What do we mean by survey errors?
In everyday language, error just means a mistake. But when it comes to data, the definition is a little broader. As well as the human mistakes in surveying, when we talk about error we’re talking about degrees of accuracy and certainty in our data.
Errors are sources of uncertainty, both in the estimates in the data and the conclusions we draw from that data. The goal of a survey is usually to make inferences about a larger population of interest – using a sample to research a population. Evaluations of survey data quality typically reflect how successful the project has been in doing that.
Survey errors reduce, but don’t necessarily eliminate, our ability to accurately make inferences about the larger population from our sample. As a result, understanding survey errors is key to understanding survey data quality.
Increased error typically results in larger confidence intervals (reduced certainty) around the estimates in the data and inferences made about the population of interest. If these confidence intervals grow too large, the quality of the data and inferences can be degraded to the point of making them uninformative – and meaning your time and energy conducting a survey is wasted.
Where do errors in surveying come from?
We can sort survey error into two types – sampling and non-sampling error.
Sampling error is a natural effect of using a sample to study a larger population. It’s the extent to which the sample differs from the population. Some degree of sampling error is inevitable, but it doesn’t mean survey research is not worth doing. It just means there will be a margin of error in your results.
Non-sampling error is where there’s a problem with how the survey is set up and carried out. It includes errors in questionnaire design like question order bias, where the wording or theme of previous questions affect how a respondent answers later in the survey. It also covers problems like response bias, where the sample is balanced, but a group of people who answer your survey are disproportionately represented. For example, if you surveyed equal numbers of working and non-working parents, you might get more responses from the non-working ones because they’re not quite as busy.

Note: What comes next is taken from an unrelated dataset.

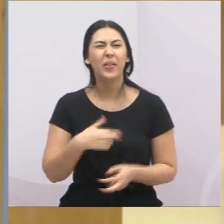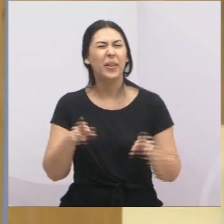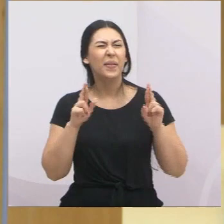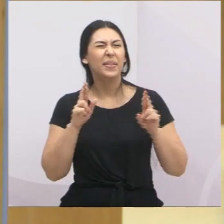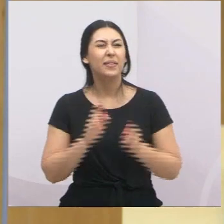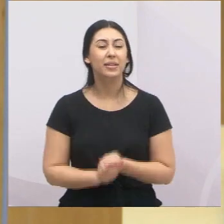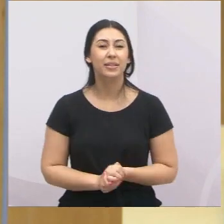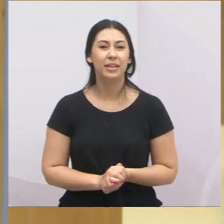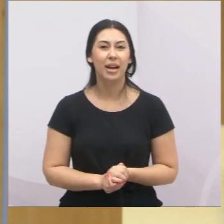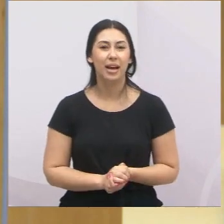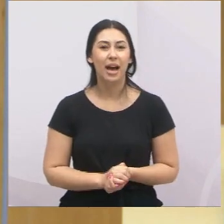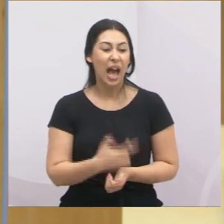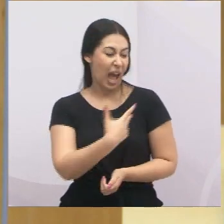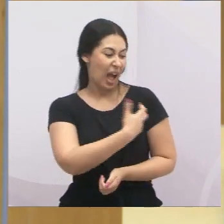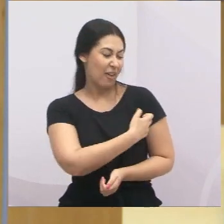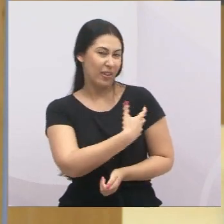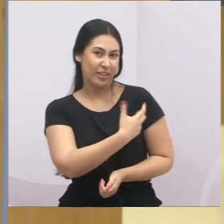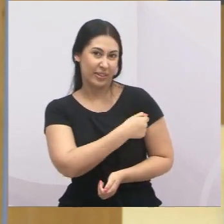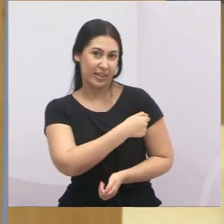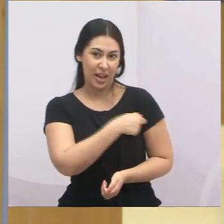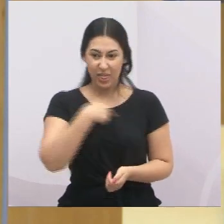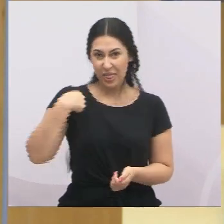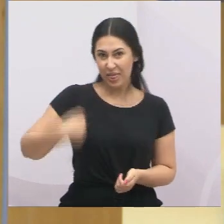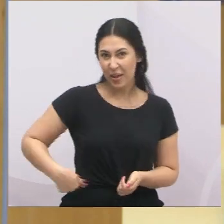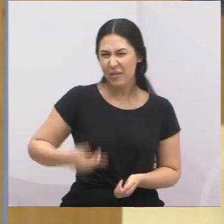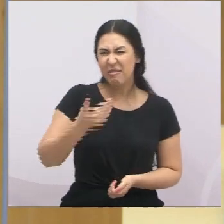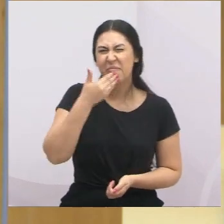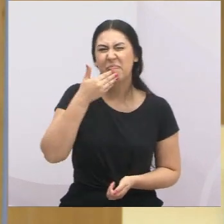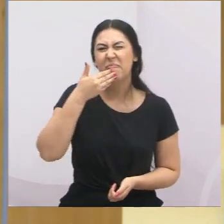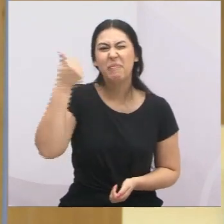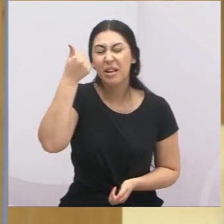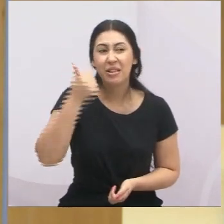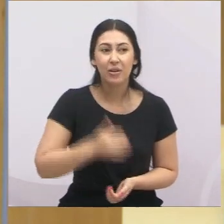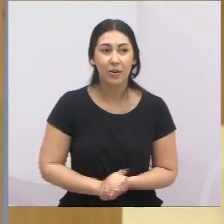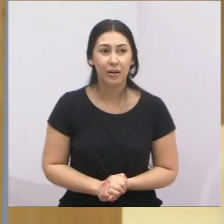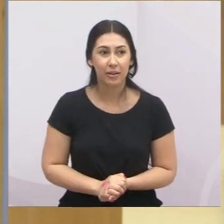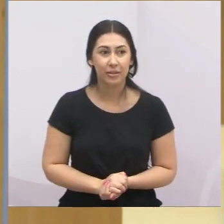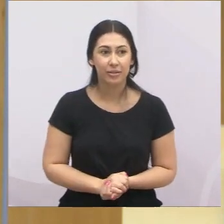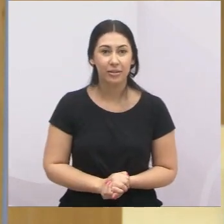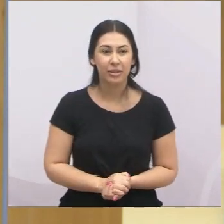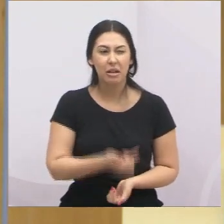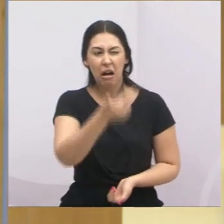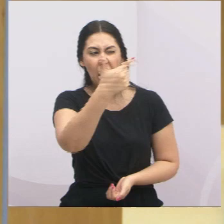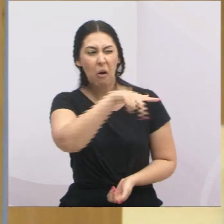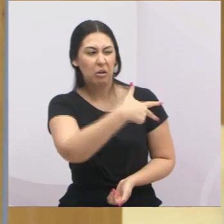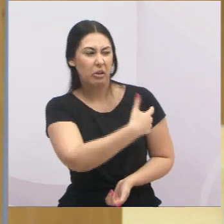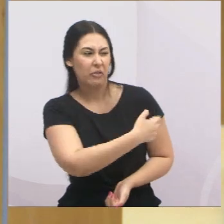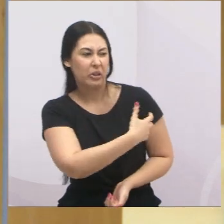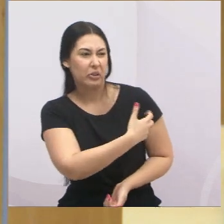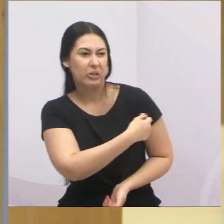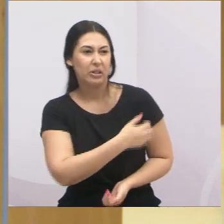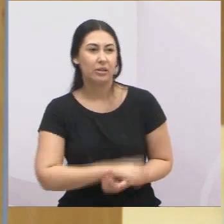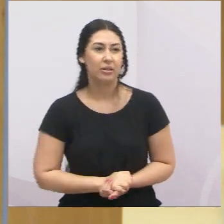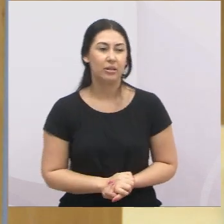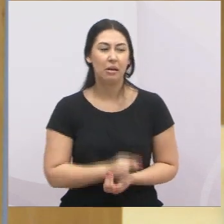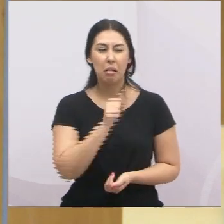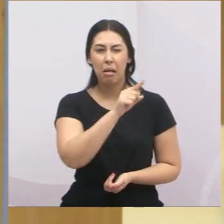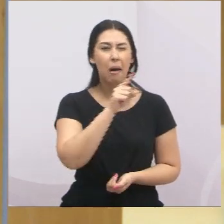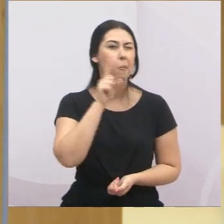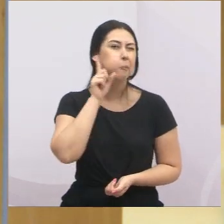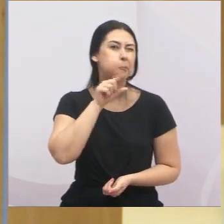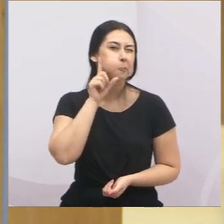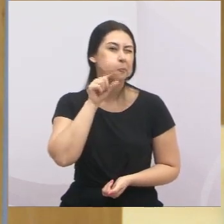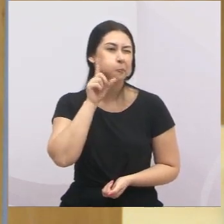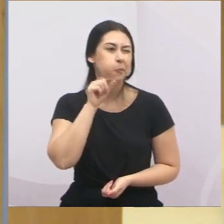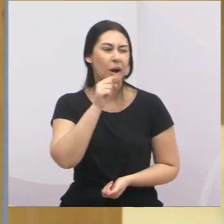Coronavac ser melhor, ter teste melhor em uma faixa etária e Oxford, que era a que eles estavam propagando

The Total Survey Error model
The Total Survey Error (TSE) model is a helpful framework for understanding sources of error and their effects on survey estimates and inferences.
In this framework, the mean square error (MSE) is used to sum all of the variable errors and biases for a particular survey. These errors are specific to a survey estimate or statistic, and in practice the MSE is rarely measured comprehensively and precisely, but the goal is to estimate the MSE as accurately as possible.
Using the TSE framework, survey errors can be classified in three broad categories – errors of non-observation, errors of observation, and errors of processing
The list in each category of error is not exhaustive as there are many potential sources of errors in surveys. The data collection method influences many sources of error and is often the primary focus for efforts aimed at reducing error.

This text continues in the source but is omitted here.